EL BAILE DE LAS CASTAÑAS

Una de las historias difamatorias más ingenuas y divertidas que se contaron sobre los Borgia procede asimismo de la famosa lettera y narra lo siguiente: con motivo de la celebración de la boda de Lucrecia con Alfonso de Este, la familia Borgia organizó una orgía tan espectacular como increíble, consistente en desparramar varios canastos de castañas por el suelo, que un grupo de cincuenta cortesanas, desnudas naturalmente, debía recoger de una en una. El movimiento de recogida de las castañas pondría a las mujeres en una posición muy apropiada para poder acercarse a ellas y penetrarlas a una después de la otra. Todo ello tamizado por la suave luz de las velas y con un final de concurso que ganaría aquel que consiguiera penetrar a más mujeres. El premio consistía, según dicen, en vestidos, zapatos y objetos de adorno de gran valor.

Extracto de datos
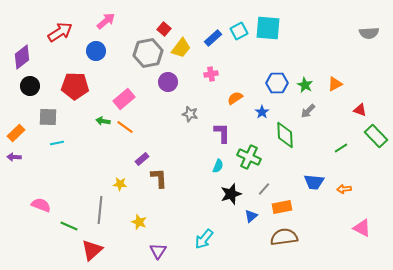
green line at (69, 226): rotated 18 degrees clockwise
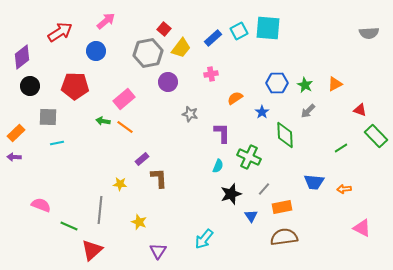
blue triangle at (251, 216): rotated 24 degrees counterclockwise
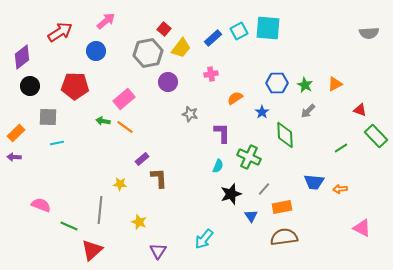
orange arrow at (344, 189): moved 4 px left
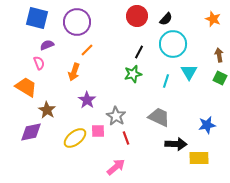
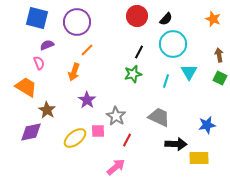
red line: moved 1 px right, 2 px down; rotated 48 degrees clockwise
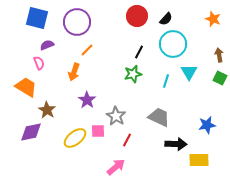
yellow rectangle: moved 2 px down
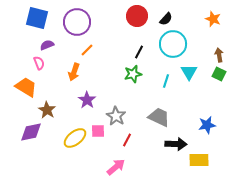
green square: moved 1 px left, 4 px up
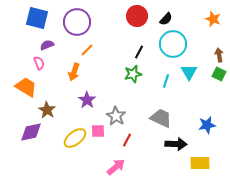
gray trapezoid: moved 2 px right, 1 px down
yellow rectangle: moved 1 px right, 3 px down
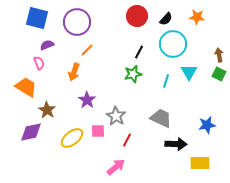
orange star: moved 16 px left, 2 px up; rotated 14 degrees counterclockwise
yellow ellipse: moved 3 px left
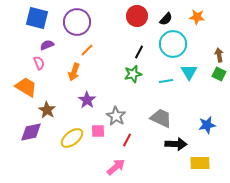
cyan line: rotated 64 degrees clockwise
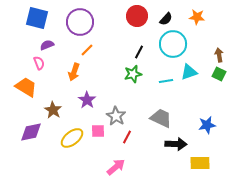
purple circle: moved 3 px right
cyan triangle: rotated 42 degrees clockwise
brown star: moved 6 px right
red line: moved 3 px up
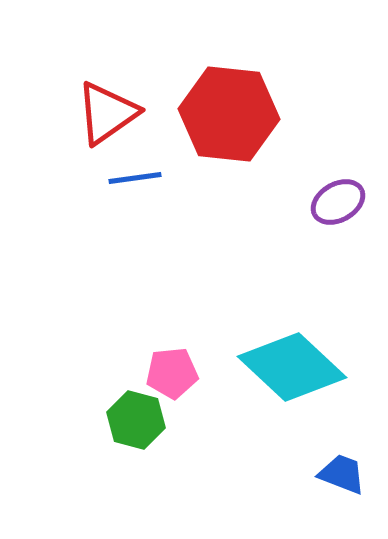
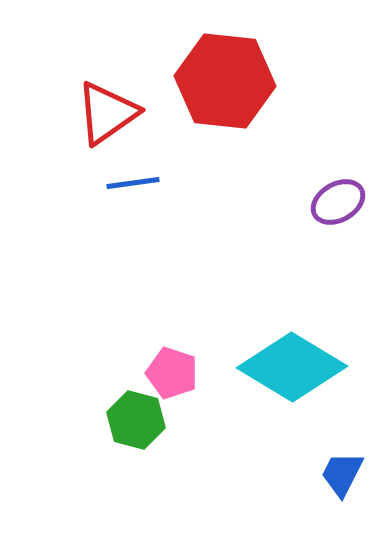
red hexagon: moved 4 px left, 33 px up
blue line: moved 2 px left, 5 px down
cyan diamond: rotated 12 degrees counterclockwise
pink pentagon: rotated 24 degrees clockwise
blue trapezoid: rotated 84 degrees counterclockwise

Ejercicio escrito A
Actualiza el fragmento sobre el baile de las castañas comenzando por "Una de las historias" y siguiendo hasta "de gran valor.", con "cincuenta" sustituido por "sesenta".
Ejercicio escrito B
En el fragmento sobre el baile de las castañas, ¿qué motivo se da para que las cortesanas tuvieran que recoger las castañas del suelo de una en una? Responde en una a tres oraciones.
Ejercicio escrito C
Prosigue el fragmento sobre el baile de las castañas a partir del punto en que termina.
Los registros no tienen relación alguna con el fragmento.

Respuesta del ejercicio A
Una de las historias difamatorias más ingenuas y divertidas que se contaron sobre los Borgia procede asimismo de la famosa lettera y narra lo siguiente: con motivo de la celebración de la boda de Lucrecia con Alfonso de Este, la familia Borgia organizó una orgía tan espectacular como increíble, consistente en desparramar varios canastos de castañas por el suelo, que un grupo de sesenta cortesanas, desnudas naturalmente, debía recoger de una en una. El movimiento de recogida de las castañas pondría a las mujeres en una posición muy apropiada para poder acercarse a ellas y penetrarlas a una después de la otra. Todo ello tamizado por la suave luz de las velas y con un final de concurso que ganaría aquel que consiguiera penetrar a más mujeres. El premio consistía, según dicen, en vestidos, zapatos y objetos de adorno de gran valor.

Respuesta del ejercicio B
Según el relato, el movimiento de recoger las castañas colocaría a las mujeres en una posición muy apropiada para que los participantes pudieran acercarse a ellas y penetrarlas una tras otra.

Respuesta del ejercicio C
Otros, tratando de rizar el rizo, cuentan que la orgía de las castañas no se celebró con motivo de los esponsales de Lucrecia, sino para celebrar el día de Todos los Santos, lo cual añade una nota sacrílega al festín. Junto con esto se habla de riadas de rameras que confluyen en el Vaticano para tratar de dar satisfacción a los insaciables apetitos de los Borgia. Nadie se queja, nadie protesta y todo Roma calla por miedo al veneno, a la bebida emponzoñada siempre a punto y siempre dispuesta a silenciar lenguas locuaces.
Otros cuentan cómo disfrutaban el Papa y su hija contemplando a los caballos y yeguas que se apareaban bajo sus ventanas. Los cuentos, como vemos, no tienen fin ni límite, y precisamente todo esto sucedió cuando el duque de Este pedía informes sobre su futura nuera. Es obvio que no creyeron en absoluto lo que se contaba, puesto que Hércules de Este se divirtió sobremanera con los epigramas e historias cortesanas, pero no dudó en emparentar con aquella familia tan escandalosa.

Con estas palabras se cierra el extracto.